Postoperative obstruction after endoscopic treatment of VUR using bulking substances is a well known reported phenomenon [32-35]. This complication can occur even many years after procedure, in an adult [36].

Acute and delayed ureteral obstruction is also described after PPC injection and is estimated as the main postoperative complication. Early obstruction is managed expectantly, late is treated with insertion of the double J stent or requires open ureteroneocystostomy [2, 4, 5, 8, 11–16].

In our experience the only significant and serious complication encountered with PPC was late ureteral obstruction, requiring ureteral re-implantation in all cases. All those patients were treated successfully with high grade, i.e. IV and V, reflux. Late-onset ureteral obstruction (megaureter on US and deterioration on renal function on radionuclide study) was noted in 8 out of 9 of our patients 1.1–2.9 years (mean 2 ±0.7) after PPC .

Various injection methods including subureteral transurethral injection (STING), hydrodystention implantation technique (HIT) and double HIT are used for endoscopic treatment of VUR [11, 28, 37, 38]. In 2014 Kirsch and co-workers reported that double HIT method for Dx/HA implantation is the most commonly performed technique by paediatric urologists in the United States [30]. Recently published systematic review and meta-analysis concluded that HIT is superior to STING technique for resolution of VUR after Dx/HA injection [38]. Regardless, the injection method standard needle with the injection hole located at the end of the needle is used with a single puncture for STING or HIT procedure or two punctures for double HIT.

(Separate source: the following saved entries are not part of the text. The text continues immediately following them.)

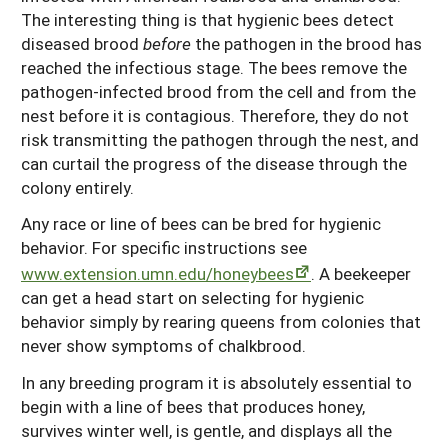
The interesting thing is that hygienic bees detect
diseased brood
before
the pathogen in the brood has
reached the infectious stage. The bees remove the
pathogen-infected brood from the cell and from the
nest before it is contagious. Therefore, they do not
risk transmitting the pathogen through the nest, and
can curtail the progress of the disease through the
colony entirely.
Any race or line of bees can be bred for hygienic
behavior. For specific instructions see
www.extension.umn.edu/honeybees
. A beekeeper
can get a head start on selecting for hygienic
behavior simply by rearing queens from colonies that
never show symptoms of chalkbrood.
In any breeding program it is absolutely essential to
begin with a line of bees that produces honey,
survives winter well, is gentle, and displays all the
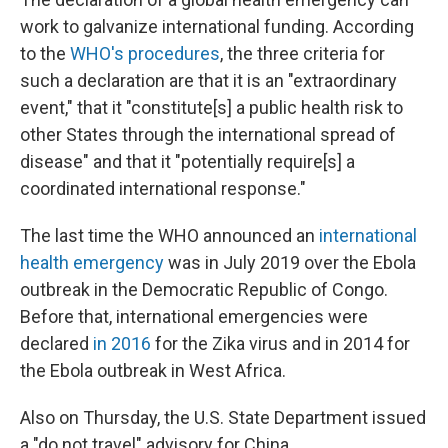
work to galvanize international funding. According
to the
WHO's procedures
, the three criteria for
such a declaration are that it is an "extraordinary
event," that it "constitute[s] a public health risk to
other States through the international spread of
disease" and that it "potentially require[s] a
coordinated international response."
The last time the WHO announced an
international
health emergency
was in July 2019 over the Ebola
outbreak in the Democratic Republic of Congo.
Before that, international emergencies were
declared
in 2016
for the Zika virus and in 2014 for
the Ebola outbreak in West Africa.
Also on Thursday, the U.S. State Department issued
a "do not travel" advisory for China.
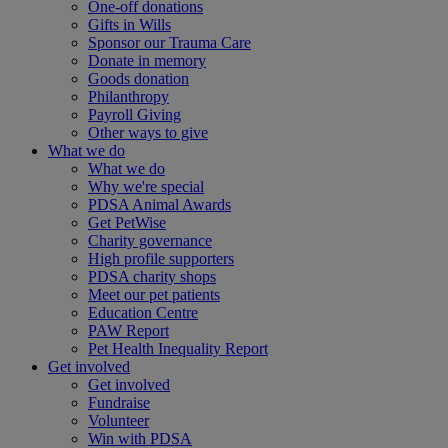
One-off donations
Gifts in Wills
Sponsor our Trauma Care
Donate in memory
Goods donation
Philanthropy
Payroll Giving
Other ways to give
What we do
What we do
Why we're special
PDSA Animal Awards
Get PetWise
Charity governance
High profile supporters
PDSA charity shops
Meet our pet patients
Education Centre
PAW Report
Pet Health Inequality Report
Get involved
Get involved
Fundraise
Volunteer
Win with PDSA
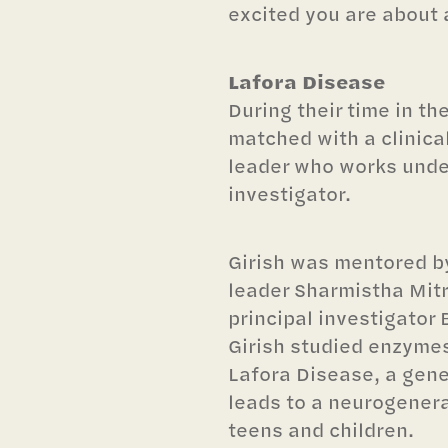
excited you are about 
Lafora Disease
During their time in th
matched with a clinica
leader who works under
investigator.
Girish was mentored b
leader Sharmistha Mitra
principal investigator
Girish studied enzymes
Lafora Disease, a gene
leads to a neurogenera
teens and children.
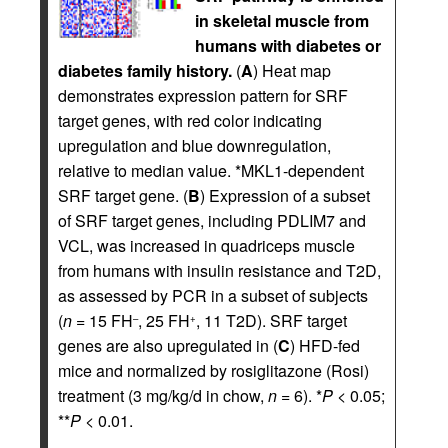
in skeletal muscle from
humans with diabetes or
diabetes family history.
(
A
) Heat map
demonstrates expression pattern for SRF
target genes, with red color indicating
upregulation and blue downregulation,
relative to median value. *MKL1-dependent
SRF target gene. (
B
) Expression of a subset
of SRF target genes, including PDLIM7 and
VCL, was increased in quadriceps muscle
from humans with insulin resistance and T2D,
as assessed by PCR in a subset of subjects
(
n
= 15 FH
, 25 FH
, 11 T2D). SRF target
–
+
genes are also upregulated in (
C
) HFD-fed
mice and normalized by rosiglitazone (Rosi)
treatment (3 mg/kg/d in chow,
n
= 6). *
P
< 0.05;
**
P
< 0.01.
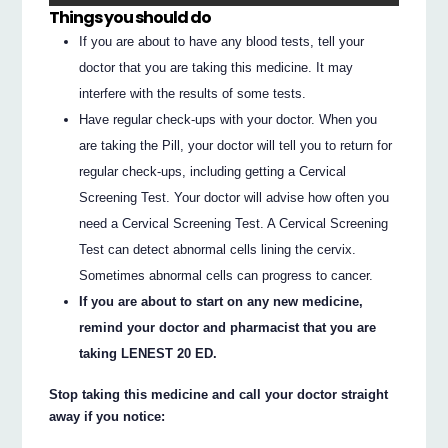
Things you should do
If you are about to have any blood tests, tell your
doctor that you are taking this medicine. It may
interfere with the results of some tests.
Have regular check-ups with your doctor. When you
are taking the Pill, your doctor will tell you to return for
regular check-ups, including getting a Cervical
Screening Test. Your doctor will advise how often you
need a Cervical Screening Test. A Cervical Screening
Test can detect abnormal cells lining the cervix.
Sometimes abnormal cells can progress to cancer.
If you are about to start on any new medicine,
remind your doctor and pharmacist that you are
taking LENEST 20 ED.
Stop taking this medicine and call your doctor straight
away if you notice:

For PPC injection we used two types of needles: standard needle as described above named the RINS type and the RIN type with laterally located injection hole. The RIN type of the needle was used by us to treat high grade primary VUR (IV–V) and for complex cases (excluding reflux in bifid/duplex system) and in our experience a very high resolution rate with one puncture observed.

CONCLUSIONS

In conclusion, our experience with the use of PPC has been favorable. Our data showed that the PPC injection is an effective procedure for treating all grades of VUR with high success rate. However, the development of late ureterovesical obstruction several months or years after injection, should be taken into account in PPC treatment. Therefore, long-term follow-up, despite complete reflux resolution is recommended.

CONFLICTS OF INTEREST

The authors declare no conflicts of interest.